Adelina Ordoñez, of the Argentine Association of Dietitians, said such faithful allegiance to the country's most famous staple is the principal problem she and her colleagues regularly encounter in trying to improve Argentines' diet.

"In a way, the president is cooperating with dietitians by encouraging people to pick a variety of other foods," said Ordoñez, who said she advises clients to vary their meat consumption with fish, poultry, lamb, eggs and other sources of protein. "It's difficult to make people change their habits, but it can be done."

An informal survey of butchers in the capital revealed that business hadn't changed significantly last week.
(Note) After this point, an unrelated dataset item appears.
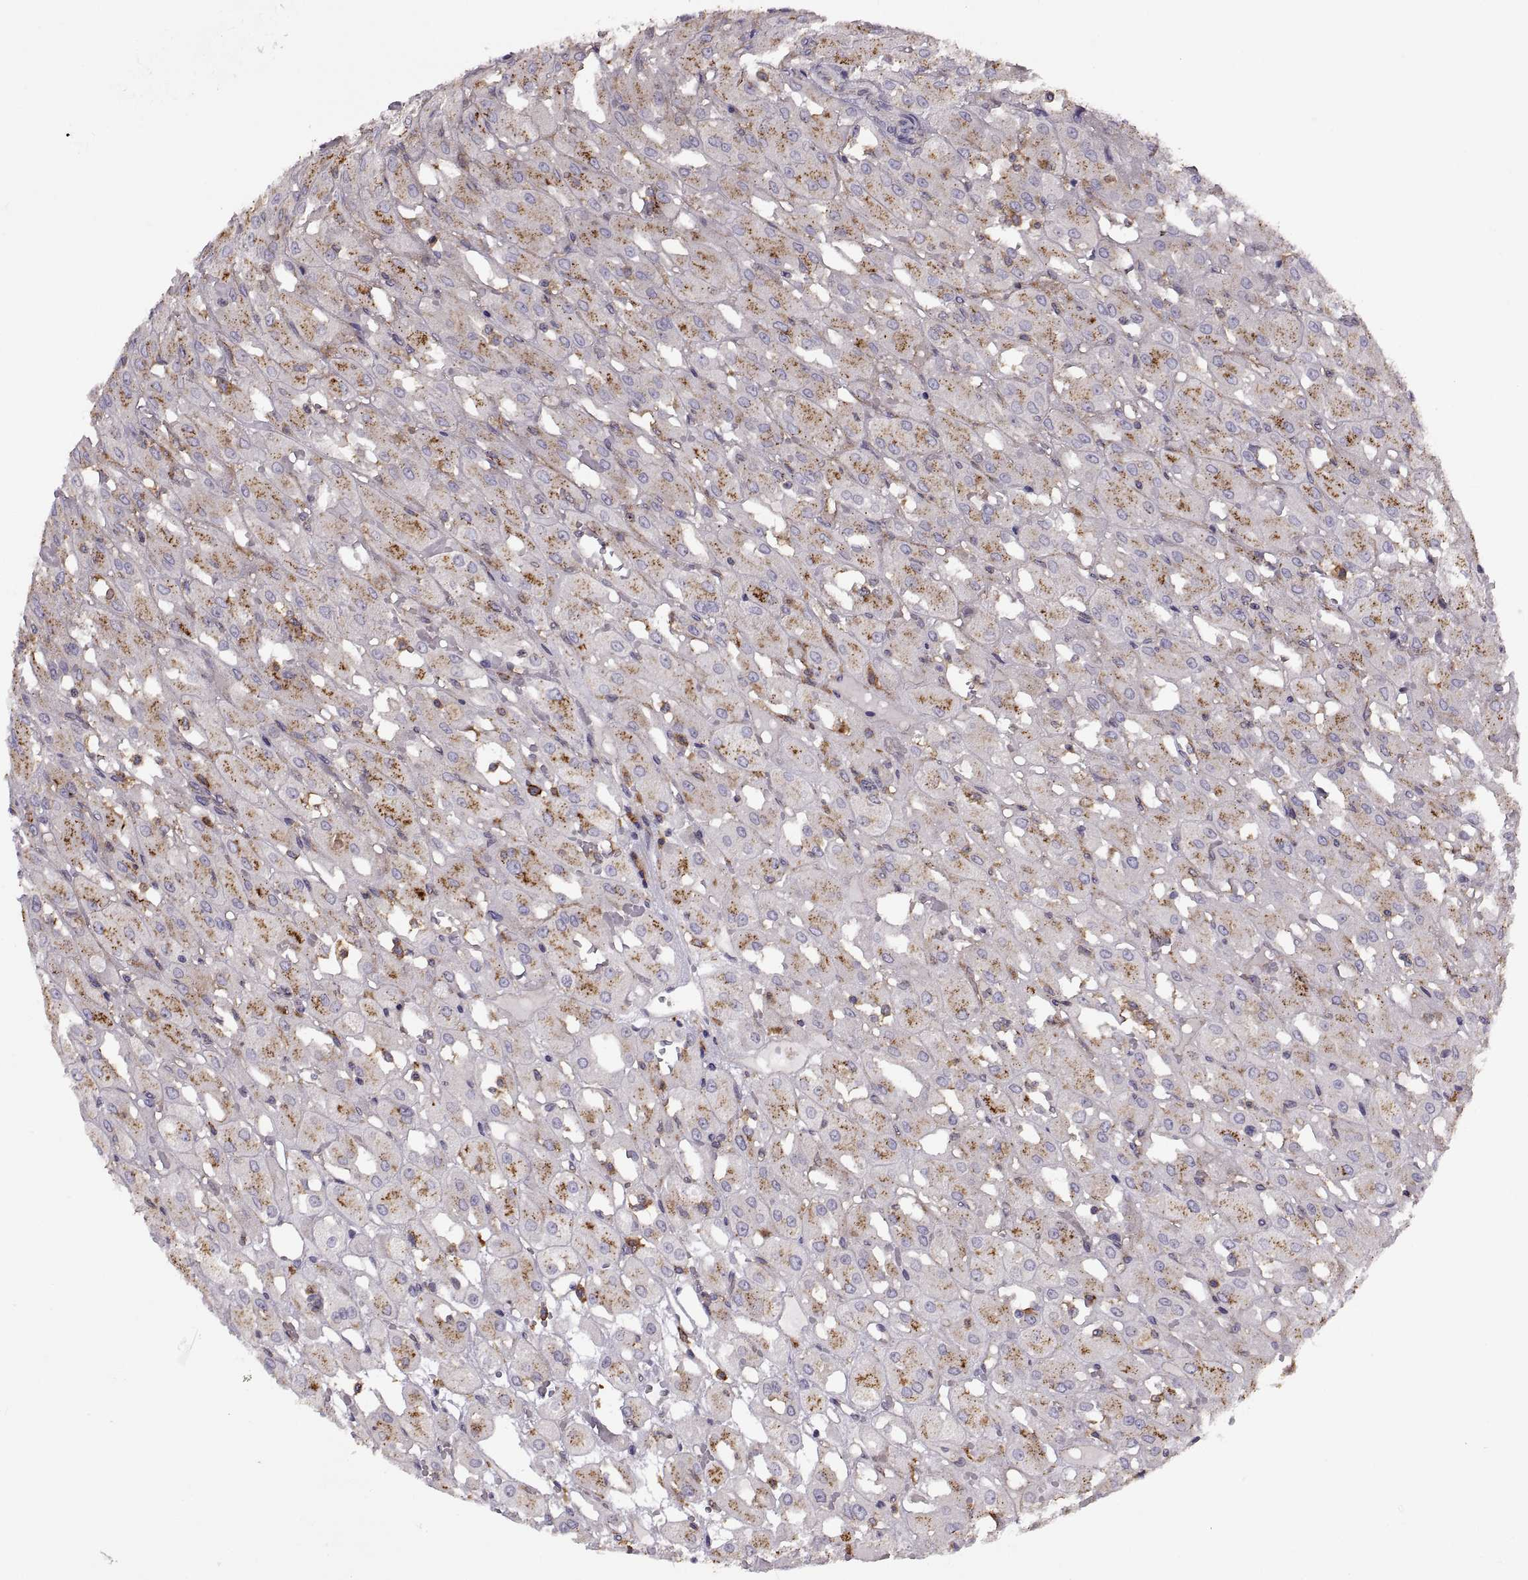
{"staining": {"intensity": "weak", "quantity": "25%-75%", "location": "cytoplasmic/membranous"}, "tissue": "renal cancer", "cell_type": "Tumor cells", "image_type": "cancer", "snomed": [{"axis": "morphology", "description": "Adenocarcinoma, NOS"}, {"axis": "topography", "description": "Kidney"}], "caption": "Human adenocarcinoma (renal) stained for a protein (brown) displays weak cytoplasmic/membranous positive expression in approximately 25%-75% of tumor cells.", "gene": "RALB", "patient": {"sex": "male", "age": 72}}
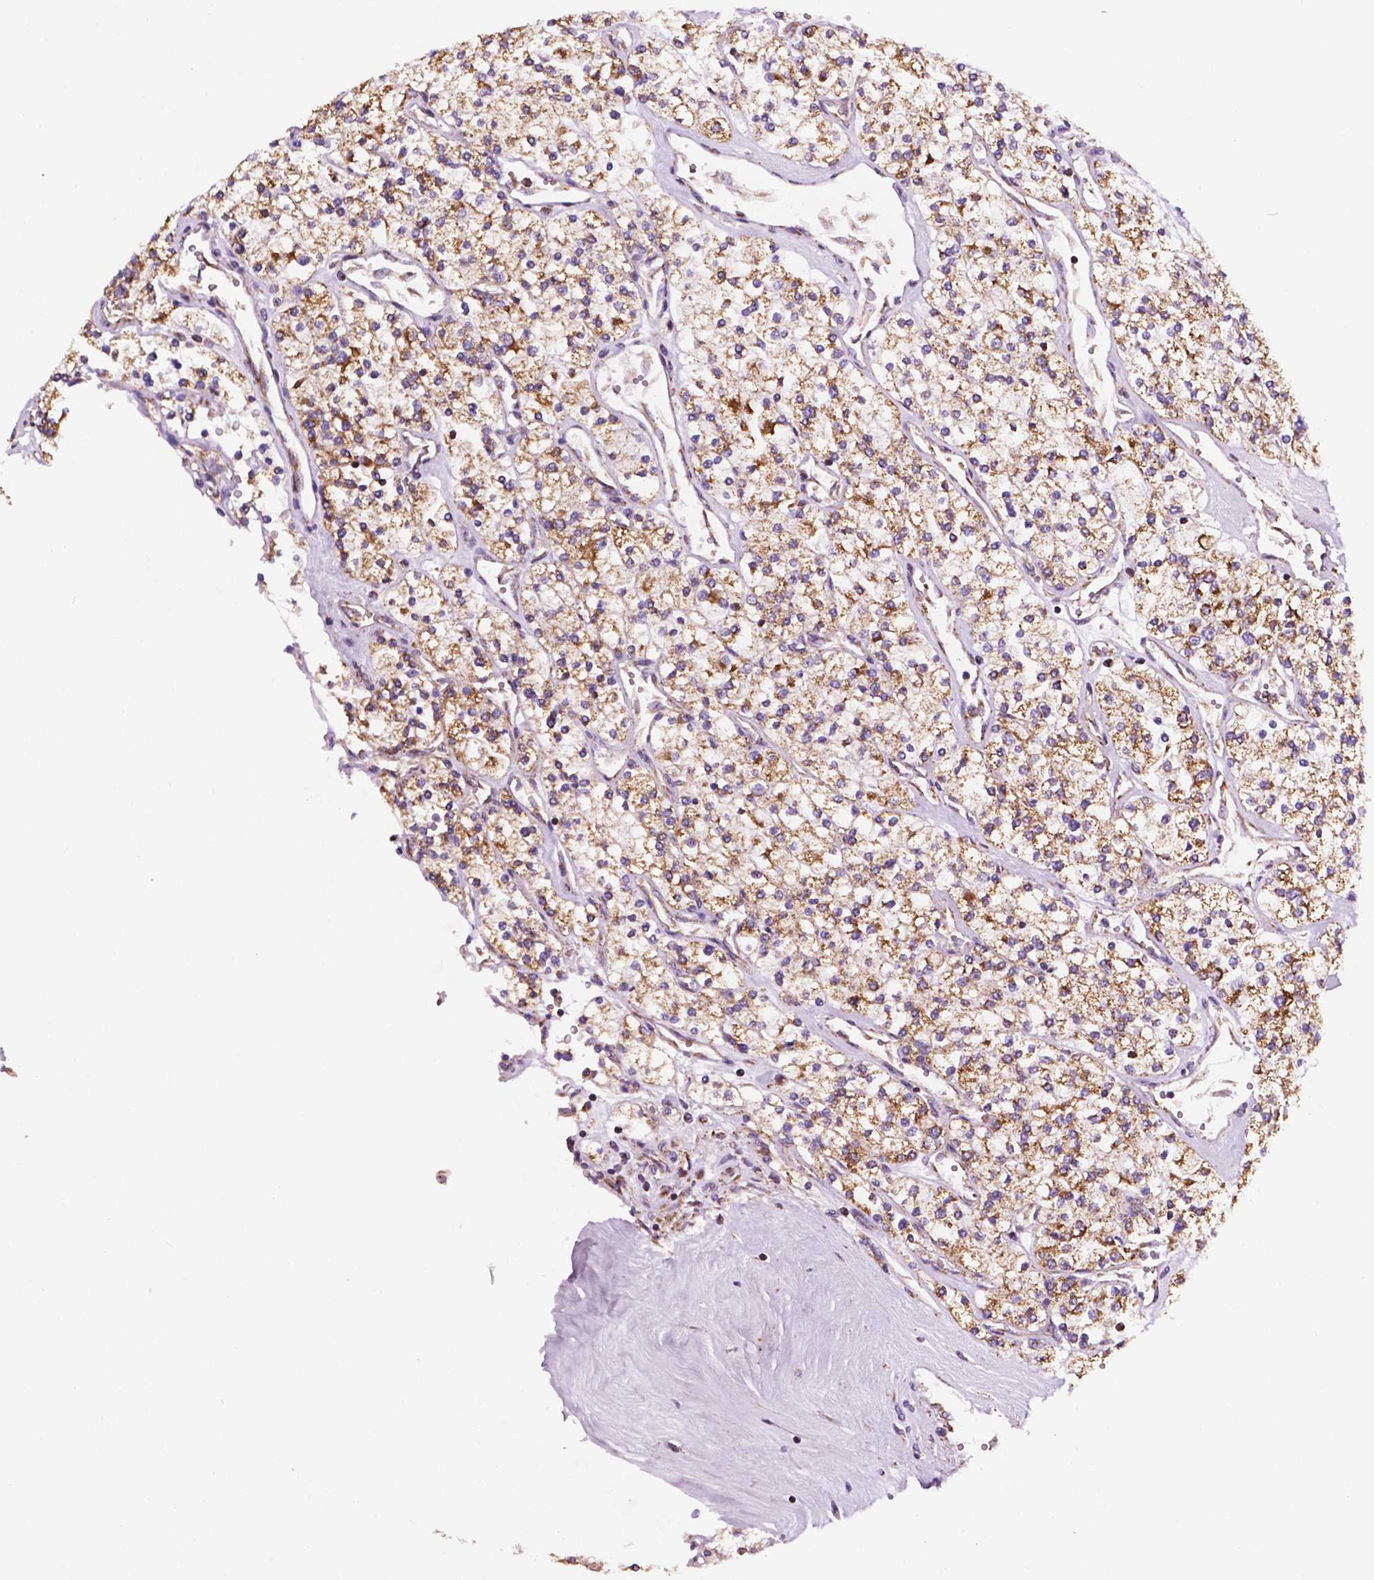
{"staining": {"intensity": "moderate", "quantity": ">75%", "location": "cytoplasmic/membranous"}, "tissue": "renal cancer", "cell_type": "Tumor cells", "image_type": "cancer", "snomed": [{"axis": "morphology", "description": "Adenocarcinoma, NOS"}, {"axis": "topography", "description": "Kidney"}], "caption": "High-power microscopy captured an immunohistochemistry (IHC) micrograph of renal cancer (adenocarcinoma), revealing moderate cytoplasmic/membranous staining in about >75% of tumor cells. Using DAB (3,3'-diaminobenzidine) (brown) and hematoxylin (blue) stains, captured at high magnification using brightfield microscopy.", "gene": "GEMIN4", "patient": {"sex": "male", "age": 80}}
In a market where several butcher shops compete side by side in the San Telmo neighborhood, Jorge Alejandro Santiago sharpened his knives and prepared to cut a chunk of tenderloin into steaks.

"What are people going to do, buy chicken?" said the skeptical 65-year-old butcher, whose shop sits across the aisle from a poultry vendor. "Chicken's no good -- it's full of water. If you eat a piece of chicken for dinner, you'll be hungry a half-hour later."

But don't pity the poultry man. Daniel Fernandez seemed to float on waves of national pride as he sliced chicken breasts and placed them under his glass display cabinet. Business, he said, seemed slightly more brisk than normal last week. He wasn't sure it had anything to do with the president's request, but he figured it couldn't have hurt.

"I think the president's idea was a very good one," he said, safely out of earshot of his red-meat competitors. "Look at the price of beef right now -- it's like robbery."